- **Data for review**
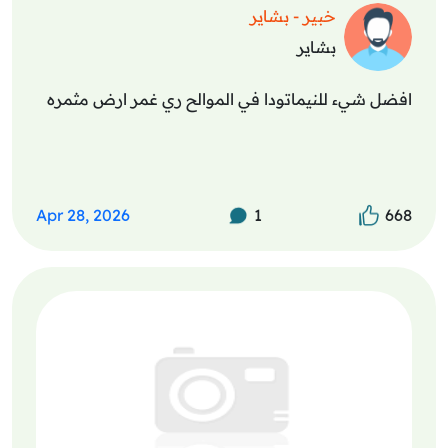
خبير - بشاير
بشاير
افضل شيء للنيماتودا في الموالح ري غمر ارض مثمره
Apr 28, 2026
1
668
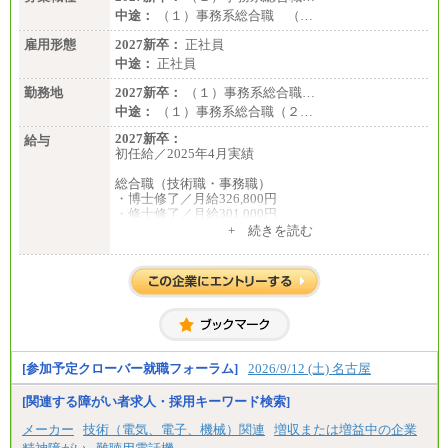
中途：
（１）事務系総合職 （…
雇用形態
2027新卒：
正社員
中途：
正社員
勤務地
2027新卒：
（１）事務系総合職…
中途：
（１）事務系総合職（２…
2027新卒：
給与
初任給／2025年4月実績
総合職（技術職・事務職）
・博士修了／月給326,800円
・修士修了／月給301,000円
・大学卒／月給282,000円
+ 続きを読む
・高専卒（専攻科）／月給282,000円
・高専卒（本科）／月給256,000円
一般事務職
・博士修了、修士修了、大学卒／月給206,400円
・高専卒（専攻科）／月給206,400円
・高専卒（本科）月給197,800円
・短大卒／月給197,800円
・専門卒（2年）／月給197,800円
[参加予定クローバー就職フォーラム]
2026/9/12 (土) 名古屋
※試用期間中も給与に変更はございません。
[関連する障がい者求人・採用キーワード検索]
中途：
メーカー
技術（電気、電子、機械）関連
増収または増益中の企業
（１）（２）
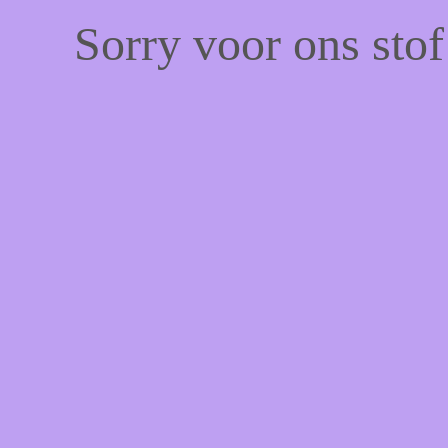
Sorry voor ons sto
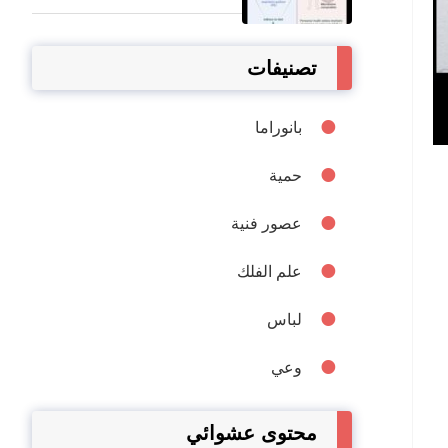
تصنيفات
بانوراما
حمية
عصور فنية
علم الفلك
لباس
وعي
محتوى عشوائي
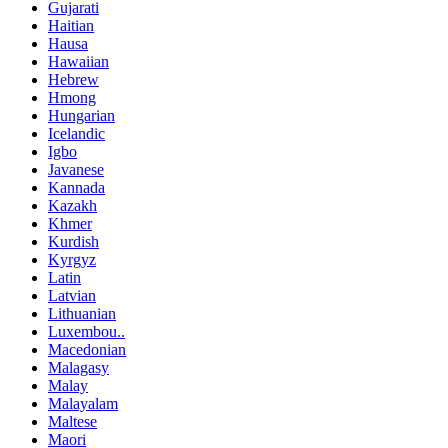
Gujarati
Haitian
Hausa
Hawaiian
Hebrew
Hmong
Hungarian
Icelandic
Igbo
Javanese
Kannada
Kazakh
Khmer
Kurdish
Kyrgyz
Latin
Latvian
Lithuanian
Luxembou..
Macedonian
Malagasy
Malay
Malayalam
Maltese
Maori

- **Exercise prompt**
Select every line of the material above that contains the string "博士修了". Case counts.

- **Answer to the problem**
・博士修了／月給326,800円
・博士修了、修士修了、大学卒／月給206,400円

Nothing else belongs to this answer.